From the eighth century BC, there was mining in the area but it was the Romans who exploited the mines with greater intensity, thanks to its strategic position on the Mediterranean. This southern area of Lusitania, a Roman province for several centuries, was an abundant source of mineral ore which included gold, silver, copper, tin, lead, and iron. Given its mineral riches, the area played a significant role in the expansion of Roman metallurgy. During the Roman period, extensive mining and storage of valuable minerals required protective fortifications and mineral warehouses. This physiographic region contains many areas that contain large concentrations of ore and areas of extreme environmental conditions such as the Rio Tinto River.

===Small structures===
There are remains of more than 20 such small structures in the Portuguese Castro Verde territory. A mining transportation route that existed between the mines of Aljustrel 20 km to the north and the port city of Mértola 40 km to the east, is situated on the Guadiana river.

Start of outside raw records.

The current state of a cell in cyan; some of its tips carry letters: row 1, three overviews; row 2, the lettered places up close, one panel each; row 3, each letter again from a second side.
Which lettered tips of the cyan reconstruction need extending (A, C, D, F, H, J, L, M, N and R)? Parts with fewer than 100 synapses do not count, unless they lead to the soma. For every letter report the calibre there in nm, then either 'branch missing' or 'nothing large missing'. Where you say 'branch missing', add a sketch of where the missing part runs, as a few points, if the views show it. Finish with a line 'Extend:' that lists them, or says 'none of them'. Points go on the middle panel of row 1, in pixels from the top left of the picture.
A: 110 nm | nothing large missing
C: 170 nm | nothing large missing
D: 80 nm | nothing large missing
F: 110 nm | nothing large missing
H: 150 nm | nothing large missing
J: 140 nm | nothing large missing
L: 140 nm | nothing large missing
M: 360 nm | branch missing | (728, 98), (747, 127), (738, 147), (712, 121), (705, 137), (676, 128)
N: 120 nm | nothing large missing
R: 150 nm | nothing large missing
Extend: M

The São Domingos Mine and Riotinto mines accounted for one of the bases of the economy in the area. While in the Middle Ages there was a decline in the mining industry, in the Industrial Revolution it intensified again, especially from the late nineteenth century when dozens of mines operated, primarily producing pyrite. Removal of sulfur remained significant until the 1950s because of its application in the chemical industry (production of sulfuric acid). At present, this mining area is in decline. The economic viability depends on the extraction of copper, zinc, lead and, in some cases, precious metals like gold and silver. The São Domingos Mine is now a deserted open-pit pyrite mine in Alentejo, Portugal.